1. The Policy Instrument: Two Laws, Two Maps

The German wind story is a tale of two regimes. The 1991 Stromeinspeisungsgesetz (StrEG) established a uniform purchase obligation—a clear revenue floor that turned a niche technology into an investable asset. A uniform tariff, however, behaves like a spotlight: it shines brightest where nature already provides the highest yield. Unsurprisingly, the early expansion clustered along the northern coast.

In the 1990s, the outcome was visible in the aggregate: wind capacity rose from roughly 106 MW (1991)to about 4,435 MW (1999). That’s the power of a guaranteed price—and also the distributional consequence of a policy that does not differentiate by resource quality.

The 2000 Erneuerbare-Energien-Gesetz (EEG) kept the guarantee but changed its logic. Under the “reference yield” mechanism, the effective support becomes location-aware: windy sites receive a shorter period of high remuneration, while lower-wind sites get a longer high-tariff phase. In plain language, the EEG tried to compress the return distribution—less windfall rent in the north, more viability inland.

Later revisions added sharper edges. One notable example: a minimum performance rule that effectively made very low-yield sites ineligible. That sort of threshold can look like a footnote in a law—and act like a cliff in the investment calculus.

2. Data & Empirics: Why a Tobit, Not a Straight Line

Wind investment at the county level is a classic “many zeros” process: in most years, most places do not build. That is not noise—it is the decision margin. The paper therefore uses a panel Tobit approach, treating observed additions as a censored outcome where the latent desire to invest only becomes visible once it crosses zero.

The key idea is to separate endowment from incentive. Wind potential is geography. Tariff revenue is policy. Grid density proxies connection costs (at least before regulation moves those costs around). With those pieces, the model asks: what makes a county flip from “no build” to “build”—and by how much?

3. What Moves Investment: Prices, Then Rules

The results point to a steep policy elasticity. Translating coefficients into aggregate marginal effects, the paper finds that a 1 €-cent/kWh increase in the FIT rate corresponds to roughly 764 MW additional annual capacity (1996–2010), and about 1,528 MW per year in the later 2005–2010 window. The mechanism is consistent with a demand-pull story: once revenues are guaranteed, capital becomes abundant.

There is also evidence of “regulatory kink” behavior: when eligibility hinges on clearing a cutoff, developers don’t just respond to prices—they optimize around the boundary.

But the more interesting result is not about prices—it is about who pays for the grid. In the StrEG era, grid density is a positive siting factor: developers gravitate to places where connecting is easier. After 2000, that relationship collapses. When upgrade costs are shifted toward grid operators, the private scarcity signal fades.
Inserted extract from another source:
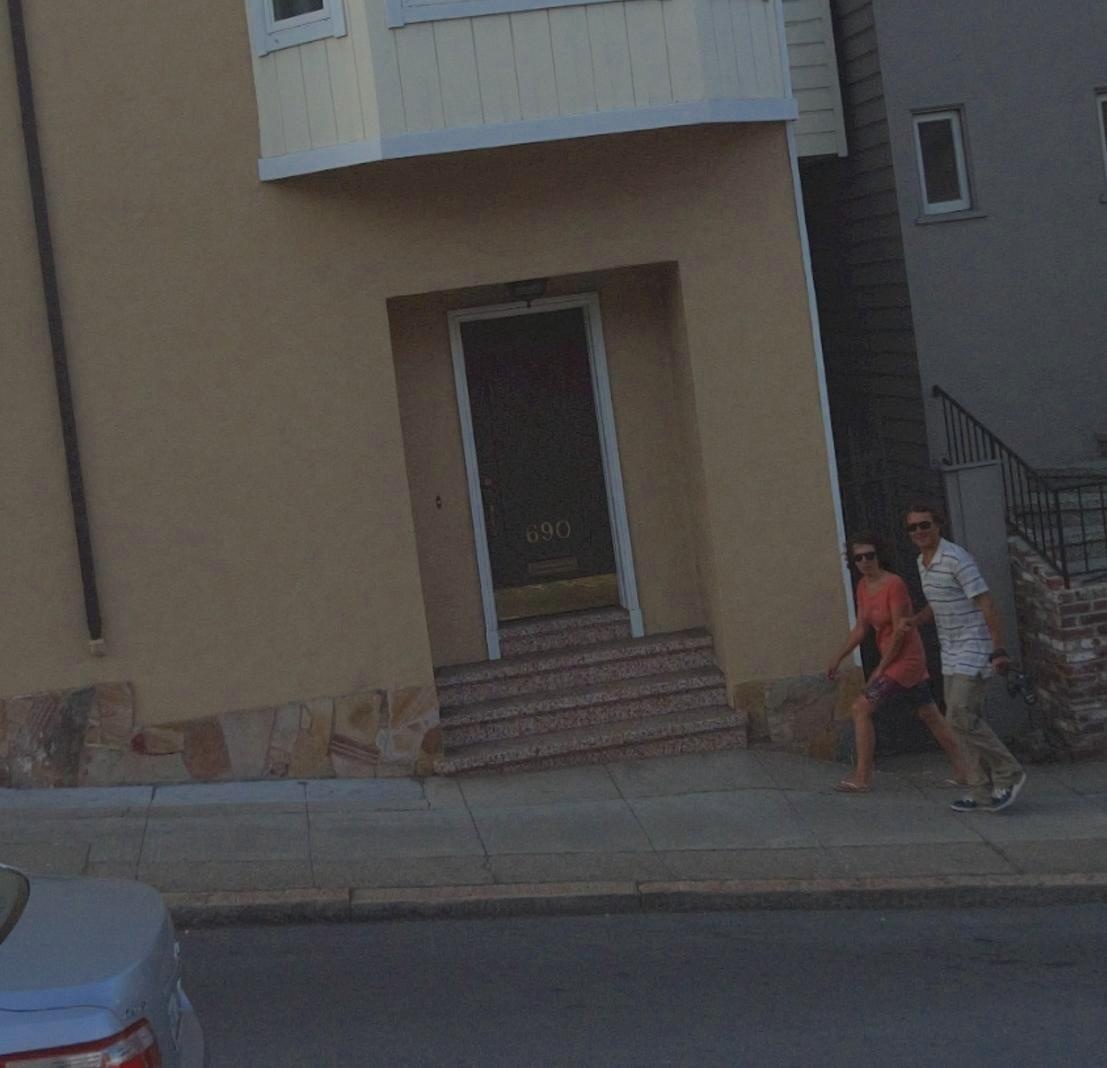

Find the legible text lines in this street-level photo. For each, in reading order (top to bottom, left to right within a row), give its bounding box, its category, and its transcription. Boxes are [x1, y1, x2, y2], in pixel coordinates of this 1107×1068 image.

Investment becomes less tethered to local network reality.

4. Uniform vs. Differentiated: A Trade-off You Can Quantify

The EEG’s design looks inefficient if you only care about raw output per turbine: concentrating in the windiest areas yields more MWh for the same installed GW. A uniform policy calibrated to match total capacity delivers slightly higher total generation.

Yet the differentiated EEG can still win on euros per outcome. By paying less to infra-marginal, high-yield locations and reserving the higher effective support for marginal inland sites, the policy reduces windfall rents. In the paper’s counterfactual comparison, the EEG achieves modestly better output-per-euro and meaningfully better CO₂ abatement efficiency per euro.

5. The Grid Blind Spot: When “Deployment” Outruns “Integration”

There is a strategic lesson here that travels well beyond Germany: a subsidy that ignores networks treats the grid as a “copper plate.” That fiction can accelerate early deployment—but it accumulates physical debt. If investors are insulated from congestion costs, siting becomes subsidy- and resource-driven, not system-driven. The long-run bill arrives as curtailment, redispatch, and corridor politics.

The cleanest critique is simple: the EEG had an elegant answer to heterogeneous wind quality, but no comparable answer to heterogeneous transmission scarcity. The result is an energy transition that is statistically successful and operationally stressed.

6. Takeaways: Design the Signal, Not Just the Subsidy

Feed-in tariffs can be remarkably effective in mobilizing private capital. But the details matter: the “reference yield” design shows how a policy can shape spatial equilibria, not just national totals.

The next iteration of “smart support” should treat the grid as part of the market design. Whether via locational pricing, connection charges, or explicit coordination with network investment, the goal is the same: keep the revenue certainty that unlocks financing, while reintroducing the scarcity signals that keep the system buildable.

Citation: Hitaj, C., Schymura, M., & Löschel, A. (2014). The Impact of a Feed-In Tariff on Wind Power Development in Germany. ZEW Discussion Paper No. 14-035.